Medications that induce distortions of smell or taste can often be discontinued and other types of medications or modes of therapy substituted. Unfortunately, little empirical data are available for most drugs, and some drug-related effects on the taste system appear to be long lasting and not reversed by short-term drug discontinuance (Doty et al., 2008). There is suggestion that some antioxidants such as α-lipoic acid may be effectual in some cases of hyposmia, hypogeusia, dysosmia, dysgeusia, and burning mouth syndrome (Hummel et al., 2002), although strong scientific evidence for its efficacy is lacking. Despite being widely mentioned in the medical literature, zinc and vitamin A therapies offer unlikely benefit for olfactory disturbances except when frank deficiencies are present, although both of these agents may improve taste dysfunction secondary to hepatic deficiencies (Deems et al., 1991b). A recent report that theophylline improved smell function was not double blinded and lacked a control group, failing to take into account that some meaningful improvement occurs without treatment (Henkin et al., 2009). Indeed, the percentage of patients reported to be responsive to the treatment was about the same as that noted by others to show spontaneous improvement over a similar time period. Similar issues are inherent in a recent claims of efficacy for acupuncture and transcranial magnetic stimulation. There are claims that some antiepileptics and antidepressants (e.g., amitriptyline) may be of value in treating some chemosensory disturbances, particularly following head trauma. However, in the case of amitriptyline, there is clear evidence that it can distort taste function, possibly from its anticholinergic effects (Schiffman et al., 1999). A recent study suggests that donepezil (acetylcholinesterase inhibitor) improved odor identification scores in patients with AD, and that such scores correlated with overall clinician-based impressions of change scales (CIBIC-plus), leading the authors to suggest that tests of smell identification function may be useful in assessing treatment responses to this medication (Velayudhan and Lovestone, 2009).
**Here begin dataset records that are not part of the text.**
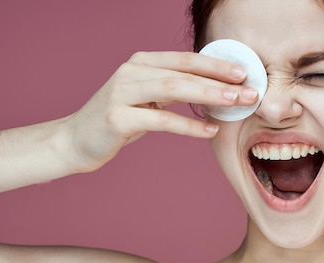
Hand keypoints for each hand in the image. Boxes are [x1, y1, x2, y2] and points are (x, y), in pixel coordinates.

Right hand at [63, 51, 257, 171]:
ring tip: (235, 103)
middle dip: (221, 80)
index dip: (217, 64)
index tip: (245, 73)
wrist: (74, 141)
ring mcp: (121, 93)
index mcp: (141, 63)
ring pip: (174, 90)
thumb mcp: (144, 98)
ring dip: (209, 96)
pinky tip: (210, 130)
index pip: (186, 59)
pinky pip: (161, 120)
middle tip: (250, 90)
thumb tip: (213, 90)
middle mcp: (131, 72)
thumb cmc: (116, 121)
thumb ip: (171, 89)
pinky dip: (188, 125)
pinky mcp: (117, 118)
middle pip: (184, 72)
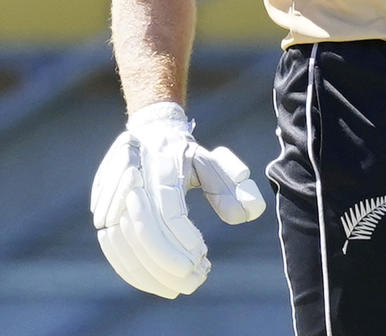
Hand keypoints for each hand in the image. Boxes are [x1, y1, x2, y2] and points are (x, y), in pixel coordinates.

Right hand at [91, 101, 265, 298]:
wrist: (149, 133)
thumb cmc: (185, 154)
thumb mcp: (211, 162)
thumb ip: (229, 186)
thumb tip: (250, 213)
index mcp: (163, 163)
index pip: (168, 210)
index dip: (182, 238)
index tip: (202, 258)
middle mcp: (133, 176)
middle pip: (143, 230)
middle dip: (166, 262)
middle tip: (192, 282)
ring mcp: (112, 191)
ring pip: (123, 241)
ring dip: (148, 271)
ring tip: (176, 287)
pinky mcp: (101, 205)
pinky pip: (110, 244)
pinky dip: (129, 267)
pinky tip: (152, 281)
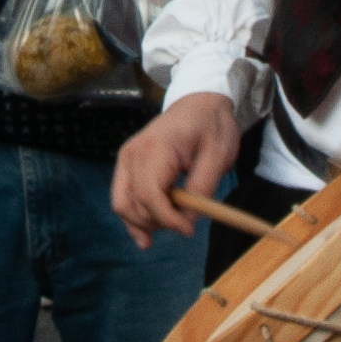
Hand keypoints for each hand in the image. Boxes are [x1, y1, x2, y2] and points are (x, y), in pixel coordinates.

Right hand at [112, 91, 243, 248]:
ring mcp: (126, 159)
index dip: (167, 219)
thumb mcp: (218, 156)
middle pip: (133, 203)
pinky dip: (132, 219)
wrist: (198, 104)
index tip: (189, 230)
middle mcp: (133, 153)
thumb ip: (201, 189)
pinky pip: (122, 199)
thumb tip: (186, 219)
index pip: (150, 194)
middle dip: (158, 222)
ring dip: (144, 224)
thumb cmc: (210, 126)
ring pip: (122, 205)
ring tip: (170, 226)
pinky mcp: (126, 165)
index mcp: (156, 147)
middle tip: (186, 224)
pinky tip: (145, 237)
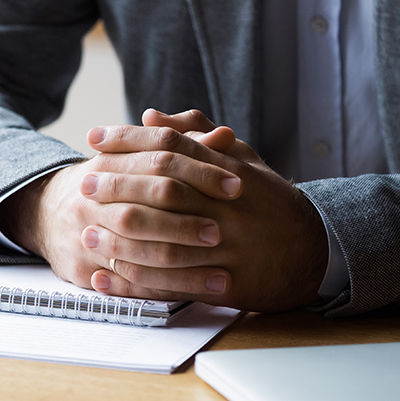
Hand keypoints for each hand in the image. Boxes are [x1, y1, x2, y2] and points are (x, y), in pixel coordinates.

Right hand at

It is of interest that repeated exposure to odorants may in fact increase sensitivity to them in both animals and humans, providing a rationale for therapies in which multiple odors are smelled before and after going to bed (Hummel et al., 2009). However, double-blind studies with appropriate controls are needed to confirm the effectiveness of this approach. Importantly, spontaneous recovery over time occurs in some instances, providing hope to at least some patients. In a longitudinal study of 542 patients presenting to our center with smell loss from a variety of causes, modest improvement occurred over an average time period of 4 years in about half of the participants (London et al., 2008). Nonetheless, normal age-related function returned in only 11% of the anosmic and 23% of the hyposmic patients. The amount of dysfunction present at the time of presentation, not etiology, was the best predictor of prognosis. Other predictors were patient age and the time between dysfunction onset and initial testing.

An important but overlooked element of therapy comes from chemosensory testing itself. Confirmation or lack of conformation of loss is beneficial to patients, particularly ones who come to believe they may be “crazy” as a result of unsupportive medical providers or family members. Quantitative testing places the patient’s problem into overall perspective, and if considerable function is present, patients can be informed of a more positive prognosis. It is extremely therapeutic for an older person to become aware that, while his or her smell function is not what it used to be, it still falls above the average of his or her peer group, a situation that happens, by definition, 50% of the time. It is unfortunate that many such patients are simply told by their physician they are getting old and nothing can be done for them, often exacerbating or leading to depression and decreased self-esteem.